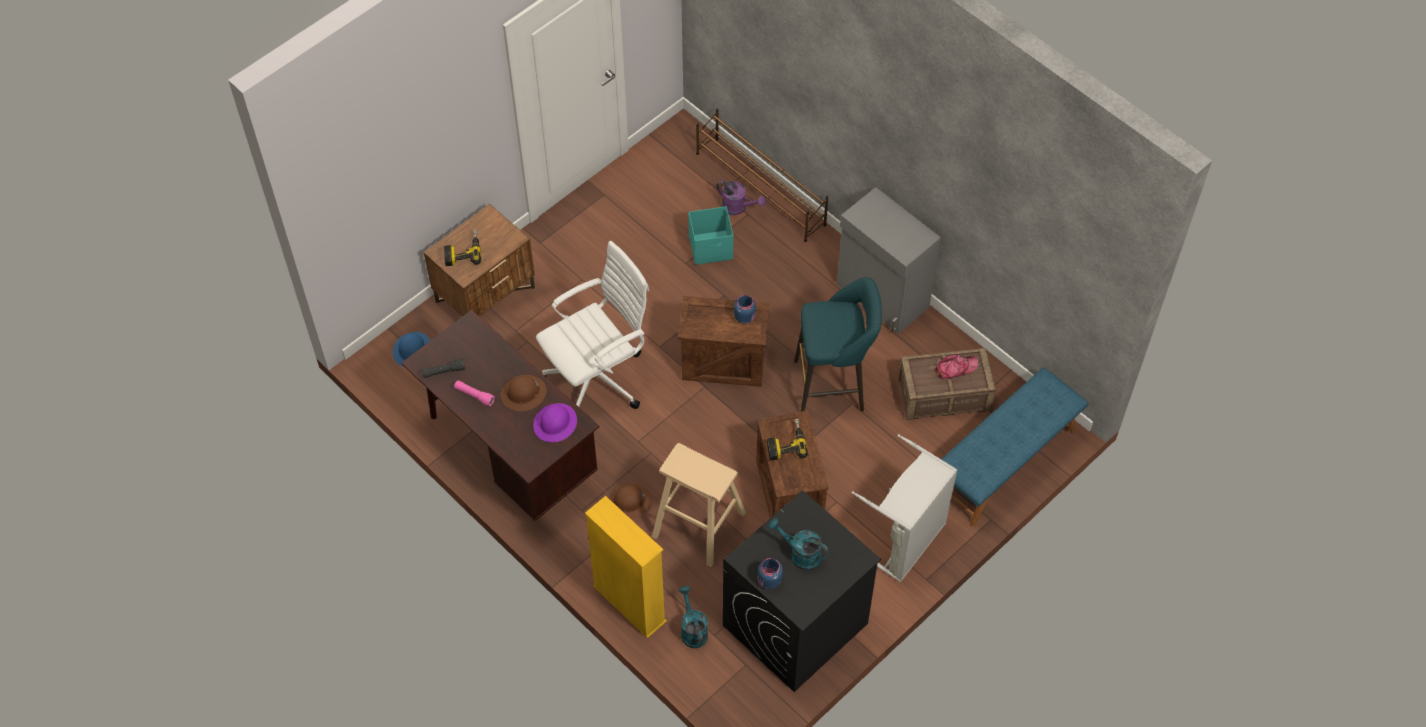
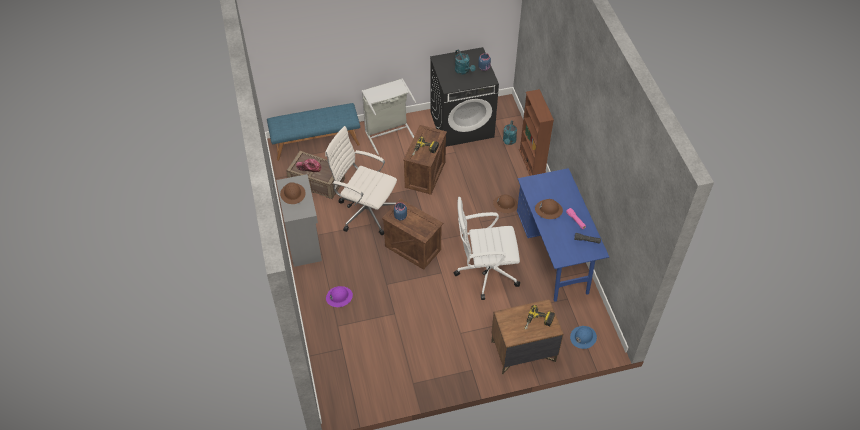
camera: 150 degrees left, 5 degrees down
(508, 452) = (554, 255): brown desk -> blue desk
(555, 423) = (539, 188): purple hard hat -> purple hard hat (339, 297)
(629, 604) = (531, 163): yellow bookcase -> brown bookcase
(698, 524) = (478, 180): beige stool -> none
(711, 248) = (373, 315): turquoise storage box -> none
(738, 207) = (340, 332): purple watering can -> none
(760, 189) = (318, 338): brown shoe rack -> none
(834, 385) = (365, 211): turquoise stool -> white office chair
(898, 228) = (293, 194): none -> brown hard hat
——————————
Going through the material, count each line that carries the word "turquoise", and output only that count.

2